# Aim of the exercise
For every row below, set out the text as a JSON list of strings, one string per line, with blank lines omitted.

# Records for processing
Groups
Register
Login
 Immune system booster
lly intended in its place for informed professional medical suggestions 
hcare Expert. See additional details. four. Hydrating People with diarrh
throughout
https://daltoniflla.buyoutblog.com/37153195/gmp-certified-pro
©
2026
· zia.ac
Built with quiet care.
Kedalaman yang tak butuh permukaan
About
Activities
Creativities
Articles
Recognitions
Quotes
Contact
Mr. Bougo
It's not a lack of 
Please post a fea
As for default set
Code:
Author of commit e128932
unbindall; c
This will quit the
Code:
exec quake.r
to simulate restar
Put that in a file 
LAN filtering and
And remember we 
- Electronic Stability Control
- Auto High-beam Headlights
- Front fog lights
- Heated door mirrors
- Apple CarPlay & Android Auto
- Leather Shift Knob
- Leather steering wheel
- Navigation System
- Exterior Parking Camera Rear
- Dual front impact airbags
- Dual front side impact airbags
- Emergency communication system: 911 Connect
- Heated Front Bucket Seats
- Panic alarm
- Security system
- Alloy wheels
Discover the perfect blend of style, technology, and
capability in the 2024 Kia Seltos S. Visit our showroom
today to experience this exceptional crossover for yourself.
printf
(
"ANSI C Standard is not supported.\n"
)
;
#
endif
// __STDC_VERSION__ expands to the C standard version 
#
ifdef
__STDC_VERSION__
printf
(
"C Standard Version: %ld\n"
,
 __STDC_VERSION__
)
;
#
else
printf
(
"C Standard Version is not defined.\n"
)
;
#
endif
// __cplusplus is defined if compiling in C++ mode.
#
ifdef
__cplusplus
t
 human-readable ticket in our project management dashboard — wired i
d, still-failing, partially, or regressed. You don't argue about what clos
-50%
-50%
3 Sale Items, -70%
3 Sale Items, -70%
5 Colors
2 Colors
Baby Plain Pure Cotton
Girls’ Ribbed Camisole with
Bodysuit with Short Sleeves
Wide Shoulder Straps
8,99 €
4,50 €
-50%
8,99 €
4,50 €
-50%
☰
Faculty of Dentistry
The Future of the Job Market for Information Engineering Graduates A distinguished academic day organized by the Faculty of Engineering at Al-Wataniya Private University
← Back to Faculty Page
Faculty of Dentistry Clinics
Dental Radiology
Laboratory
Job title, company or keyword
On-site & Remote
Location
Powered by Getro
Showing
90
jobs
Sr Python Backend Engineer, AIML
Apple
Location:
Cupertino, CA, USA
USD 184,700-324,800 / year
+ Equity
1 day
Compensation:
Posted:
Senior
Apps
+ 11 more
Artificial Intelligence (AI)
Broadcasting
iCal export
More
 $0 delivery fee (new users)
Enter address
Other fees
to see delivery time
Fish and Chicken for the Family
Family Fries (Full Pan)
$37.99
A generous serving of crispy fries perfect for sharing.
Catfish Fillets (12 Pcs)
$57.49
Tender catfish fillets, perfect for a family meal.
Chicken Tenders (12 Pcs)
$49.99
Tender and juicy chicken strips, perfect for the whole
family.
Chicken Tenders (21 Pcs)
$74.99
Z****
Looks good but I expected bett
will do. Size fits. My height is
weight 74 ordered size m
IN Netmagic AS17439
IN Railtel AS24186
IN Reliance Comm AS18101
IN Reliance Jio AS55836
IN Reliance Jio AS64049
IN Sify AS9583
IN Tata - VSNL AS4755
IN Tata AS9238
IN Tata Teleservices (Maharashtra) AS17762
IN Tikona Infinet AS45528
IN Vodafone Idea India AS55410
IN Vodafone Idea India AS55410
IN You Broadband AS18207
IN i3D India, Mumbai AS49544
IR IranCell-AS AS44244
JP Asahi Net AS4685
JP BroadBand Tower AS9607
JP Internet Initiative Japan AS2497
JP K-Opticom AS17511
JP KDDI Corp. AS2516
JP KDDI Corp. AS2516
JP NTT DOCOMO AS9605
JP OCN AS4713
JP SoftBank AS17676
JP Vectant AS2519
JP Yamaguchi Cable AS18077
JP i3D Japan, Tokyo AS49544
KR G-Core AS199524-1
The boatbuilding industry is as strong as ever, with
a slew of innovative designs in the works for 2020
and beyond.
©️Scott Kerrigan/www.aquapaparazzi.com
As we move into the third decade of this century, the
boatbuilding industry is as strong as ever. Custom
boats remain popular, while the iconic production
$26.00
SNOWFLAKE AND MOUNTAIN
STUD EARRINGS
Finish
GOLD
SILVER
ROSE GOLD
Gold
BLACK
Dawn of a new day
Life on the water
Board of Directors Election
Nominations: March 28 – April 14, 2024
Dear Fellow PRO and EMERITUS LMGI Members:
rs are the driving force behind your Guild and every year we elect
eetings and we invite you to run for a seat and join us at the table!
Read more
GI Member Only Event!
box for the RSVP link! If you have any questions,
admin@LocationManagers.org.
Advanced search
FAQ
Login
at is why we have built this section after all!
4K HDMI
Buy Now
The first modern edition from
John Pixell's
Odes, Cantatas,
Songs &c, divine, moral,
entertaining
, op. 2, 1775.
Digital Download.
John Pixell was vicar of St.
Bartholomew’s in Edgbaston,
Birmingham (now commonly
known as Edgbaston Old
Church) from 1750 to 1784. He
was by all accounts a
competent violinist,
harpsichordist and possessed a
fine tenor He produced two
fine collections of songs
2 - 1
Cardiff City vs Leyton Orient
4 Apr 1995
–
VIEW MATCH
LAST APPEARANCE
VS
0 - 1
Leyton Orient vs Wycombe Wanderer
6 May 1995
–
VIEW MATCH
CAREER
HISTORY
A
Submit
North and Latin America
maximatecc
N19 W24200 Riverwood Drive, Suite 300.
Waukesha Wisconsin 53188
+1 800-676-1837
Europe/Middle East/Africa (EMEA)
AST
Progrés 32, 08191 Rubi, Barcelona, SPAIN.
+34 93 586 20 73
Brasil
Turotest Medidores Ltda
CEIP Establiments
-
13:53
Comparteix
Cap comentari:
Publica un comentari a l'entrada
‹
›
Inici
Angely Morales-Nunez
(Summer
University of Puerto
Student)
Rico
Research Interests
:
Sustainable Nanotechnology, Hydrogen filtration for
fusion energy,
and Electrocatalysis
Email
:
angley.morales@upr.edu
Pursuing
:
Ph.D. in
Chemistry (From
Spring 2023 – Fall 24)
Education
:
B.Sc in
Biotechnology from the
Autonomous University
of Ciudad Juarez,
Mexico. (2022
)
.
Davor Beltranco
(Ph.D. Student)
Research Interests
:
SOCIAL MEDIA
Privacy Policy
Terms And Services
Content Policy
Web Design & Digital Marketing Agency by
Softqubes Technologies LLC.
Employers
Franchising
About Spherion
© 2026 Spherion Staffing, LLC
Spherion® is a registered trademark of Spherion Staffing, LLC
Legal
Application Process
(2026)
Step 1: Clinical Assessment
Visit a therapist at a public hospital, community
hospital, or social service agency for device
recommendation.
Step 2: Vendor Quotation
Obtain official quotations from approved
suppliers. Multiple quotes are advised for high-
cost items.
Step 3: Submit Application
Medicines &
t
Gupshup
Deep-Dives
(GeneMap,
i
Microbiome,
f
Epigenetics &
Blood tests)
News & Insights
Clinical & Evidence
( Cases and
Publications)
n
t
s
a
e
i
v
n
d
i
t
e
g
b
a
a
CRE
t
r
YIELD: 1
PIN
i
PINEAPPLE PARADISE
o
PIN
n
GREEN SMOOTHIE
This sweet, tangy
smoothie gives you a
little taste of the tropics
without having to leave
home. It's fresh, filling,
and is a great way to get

# Solution to this problem
[
  "Groups",
  "Register",
  "Login",
  " Immune system booster",
  "lly intended in its place for informed professional medical suggestions ",
  "hcare Expert. See additional details. four. Hydrating People with diarrh",
  "throughout",
  "https://daltoniflla.buyoutblog.com/37153195/gmp-certified-pro",
  "©",
  "2026",
  "· zia.ac",
  "Built with quiet care.",
  "Kedalaman yang tak butuh permukaan",
  "About",
  "Activities",
  "Creativities",
  "Articles",
  "Recognitions",
  "Quotes",
  "Contact",
  "Mr. Bougo",
  "It's not a lack of ",
  "Please post a fea",
  "As for default set",
  "Code:",
  "Author of commit e128932",
  "unbindall; c",
  "This will quit the",
  "Code:",
  "exec quake.r",
  "to simulate restar",
  "Put that in a file ",
  "LAN filtering and",
  "And remember we ",
  "- Electronic Stability Control",
  "- Auto High-beam Headlights",
  "- Front fog lights",
  "- Heated door mirrors",
  "- Apple CarPlay & Android Auto",
  "- Leather Shift Knob",
  "- Leather steering wheel",
  "- Navigation System",
  "- Exterior Parking Camera Rear",
  "- Dual front impact airbags",
  "- Dual front side impact airbags",
  "- Emergency communication system: 911 Connect",
  "- Heated Front Bucket Seats",
  "- Panic alarm",
  "- Security system",
  "- Alloy wheels",
  "Discover the perfect blend of style, technology, and",
  "capability in the 2024 Kia Seltos S. Visit our showroom",
  "today to experience this exceptional crossover for yourself.",
  "printf",
  "(",
  "\"ANSI C Standard is not supported.\\n\"",
  ")",
  ";",
  "#",
  "endif",
  "// __STDC_VERSION__ expands to the C standard version ",
  "#",
  "ifdef",
  "__STDC_VERSION__",
  "printf",
  "(",
  "\"C Standard Version: %ld\\n\"",
  ",",
  " __STDC_VERSION__",
  ")",
  ";",
  "#",
  "else",
  "printf",
  "(",
  "\"C Standard Version is not defined.\\n\"",
  ")",
  ";",
  "#",
  "endif",
  "// __cplusplus is defined if compiling in C++ mode.",
  "#",
  "ifdef",
  "__cplusplus",
  "t",
  " human-readable ticket in our project management dashboard — wired i",
  "d, still-failing, partially, or regressed. You don't argue about what clos",
  "-50%",
  "-50%",
  "3 Sale Items, -70%",
  "3 Sale Items, -70%",
  "5 Colors",
  "2 Colors",
  "Baby Plain Pure Cotton",
  "Girls’ Ribbed Camisole with",
  "Bodysuit with Short Sleeves",
  "Wide Shoulder Straps",
  "8,99 €",
  "4,50 €",
  "-50%",
  "8,99 €",
  "4,50 €",
  "-50%",
  "☰",
  "Faculty of Dentistry",
  "The Future of the Job Market for Information Engineering Graduates A distinguished academic day organized by the Faculty of Engineering at Al-Wataniya Private University",
  "← Back to Faculty Page",
  "Faculty of Dentistry Clinics",
  "Dental Radiology",
  "Laboratory",
  "Job title, company or keyword",
  "On-site & Remote",
  "Location",
  "Powered by Getro",
  "Showing",
  "90",
  "jobs",
  "Sr Python Backend Engineer, AIML",
  "Apple",
  "Location:",
  "Cupertino, CA, USA",
  "USD 184,700-324,800 / year",
  "+ Equity",
  "1 day",
  "Compensation:",
  "Posted:",
  "Senior",
  "Apps",
  "+ 11 more",
  "Artificial Intelligence (AI)",
  "Broadcasting",
  "iCal export",
  "More",
  " $0 delivery fee (new users)",
  "Enter address",
  "Other fees",
  "to see delivery time",
  "Fish and Chicken for the Family",
  "Family Fries (Full Pan)",
  "$37.99",
  "A generous serving of crispy fries perfect for sharing.",
  "Catfish Fillets (12 Pcs)",
  "$57.49",
  "Tender catfish fillets, perfect for a family meal.",
  "Chicken Tenders (12 Pcs)",
  "$49.99",
  "Tender and juicy chicken strips, perfect for the whole",
  "family.",
  "Chicken Tenders (21 Pcs)",
  "$74.99",
  "Z****",
  "Looks good but I expected bett",
  "will do. Size fits. My height is",
  "weight 74 ordered size m",
  "IN Netmagic AS17439",
  "IN Railtel AS24186",
  "IN Reliance Comm AS18101",
  "IN Reliance Jio AS55836",
  "IN Reliance Jio AS64049",
  "IN Sify AS9583",
  "IN Tata - VSNL AS4755",
  "IN Tata AS9238",
  "IN Tata Teleservices (Maharashtra) AS17762",
  "IN Tikona Infinet AS45528",
  "IN Vodafone Idea India AS55410",
  "IN Vodafone Idea India AS55410",
  "IN You Broadband AS18207",
  "IN i3D India, Mumbai AS49544",
  "IR IranCell-AS AS44244",
  "JP Asahi Net AS4685",
  "JP BroadBand Tower AS9607",
  "JP Internet Initiative Japan AS2497",
  "JP K-Opticom AS17511",
  "JP KDDI Corp. AS2516",
  "JP KDDI Corp. AS2516",
  "JP NTT DOCOMO AS9605",
  "JP OCN AS4713",
  "JP SoftBank AS17676",
  "JP Vectant AS2519",
  "JP Yamaguchi Cable AS18077",
  "JP i3D Japan, Tokyo AS49544",
  "KR G-Core AS199524-1",
  "The boatbuilding industry is as strong as ever, with",
  "a slew of innovative designs in the works for 2020",
  "and beyond.",
  "©️Scott Kerrigan/www.aquapaparazzi.com",
  "As we move into the third decade of this century, the",
  "boatbuilding industry is as strong as ever. Custom",
  "boats remain popular, while the iconic production",
  "$26.00",
  "SNOWFLAKE AND MOUNTAIN",
  "STUD EARRINGS",
  "Finish",
  "GOLD",
  "SILVER",
  "ROSE GOLD",
  "Gold",
  "BLACK",
  "Dawn of a new day",
  "Life on the water",
  "Board of Directors Election",
  "Nominations: March 28 – April 14, 2024",
  "Dear Fellow PRO and EMERITUS LMGI Members:",
  "rs are the driving force behind your Guild and every year we elect",
  "eetings and we invite you to run for a seat and join us at the table!",
  "Read more",
  "GI Member Only Event!",
  "box for the RSVP link! If you have any questions,",
  "admin@LocationManagers.org.",
  "Advanced search",
  "FAQ",
  "Login",
  "at is why we have built this section after all!",
  "4K HDMI",
  "Buy Now",
  "The first modern edition from",
  "John Pixell's",
  "Odes, Cantatas,",
  "Songs &c, divine, moral,",
  "entertaining",
  ", op. 2, 1775.",
  "Digital Download.",
  "John Pixell was vicar of St.",
  "Bartholomew’s in Edgbaston,",
  "Birmingham (now commonly",
  "known as Edgbaston Old",
  "Church) from 1750 to 1784. He",
  "was by all accounts a",
  "competent violinist,",
  "harpsichordist and possessed a",
  "fine tenor He produced two",
  "fine collections of songs",
  "2 - 1",
  "Cardiff City vs Leyton Orient",
  "4 Apr 1995",
  "–",
  "VIEW MATCH",
  "LAST APPEARANCE",
  "VS",
  "0 - 1",
  "Leyton Orient vs Wycombe Wanderer",
  "6 May 1995",
  "–",
  "VIEW MATCH",
  "CAREER",
  "HISTORY",
  "A",
  "Submit",
  "North and Latin America",
  "maximatecc",
  "N19 W24200 Riverwood Drive, Suite 300.",
  "Waukesha Wisconsin 53188",
  "+1 800-676-1837",
  "Europe/Middle East/Africa (EMEA)",
  "AST",
  "Progrés 32, 08191 Rubi, Barcelona, SPAIN.",
  "+34 93 586 20 73",
  "Brasil",
  "Turotest Medidores Ltda",
  "CEIP Establiments",
  "-",
  "13:53",
  "Comparteix",
  "Cap comentari:",
  "Publica un comentari a l'entrada",
  "‹",
  "›",
  "Inici",
  "Angely Morales-Nunez",
  "(Summer",
  "University of Puerto",
  "Student)",
  "Rico",
  "Research Interests",
  ":",
  "Sustainable Nanotechnology, Hydrogen filtration for",
  "fusion energy,",
  "and Electrocatalysis",
  "Email",
  ":",
  "angley.morales@upr.edu",
  "Pursuing",
  ":",
  "Ph.D. in",
  "Chemistry (From",
  "Spring 2023 – Fall 24)",
  "Education",
  ":",
  "B.Sc in",
  "Biotechnology from the",
  "Autonomous University",
  "of Ciudad Juarez,",
  "Mexico. (2022",
  ")",
  ".",
  "Davor Beltranco",
  "(Ph.D. Student)",
  "Research Interests",
  ":",
  "SOCIAL MEDIA",
  "Privacy Policy",
  "Terms And Services",
  "Content Policy",
  "Web Design & Digital Marketing Agency by",
  "Softqubes Technologies LLC.",
  "Employers",
  "Franchising",
  "About Spherion",
  "© 2026 Spherion Staffing, LLC",
  "Spherion® is a registered trademark of Spherion Staffing, LLC",
  "Legal",
  "Application Process",
  "(2026)",
  "Step 1: Clinical Assessment",
  "Visit a therapist at a public hospital, community",
  "hospital, or social service agency for device",
  "recommendation.",
  "Step 2: Vendor Quotation",
  "Obtain official quotations from approved",
  "suppliers. Multiple quotes are advised for high-",
  "cost items.",
  "Step 3: Submit Application",
  "Medicines &",
  "t",
  "Gupshup",
  "Deep-Dives",
  "(GeneMap,",
  "i",
  "Microbiome,",
  "f",
  "Epigenetics &",
  "Blood tests)",
  "News & Insights",
  "Clinical & Evidence",
  "( Cases and",
  "Publications)",
  "n",
  "t",
  "s",
  "a",
  "e",
  "i",
  "v",
  "n",
  "d",
  "i",
  "t",
  "e",
  "g",
  "b",
  "a",
  "a",
  "CRE",
  "t",
  "r",
  "YIELD: 1",
  "PIN",
  "i",
  "PINEAPPLE PARADISE",
  "o",
  "PIN",
  "n",
  "GREEN SMOOTHIE",
  "This sweet, tangy",
  "smoothie gives you a",
  "little taste of the tropics",
  "without having to leave",
  "home. It's fresh, filling,",
  "and is a great way to get"
]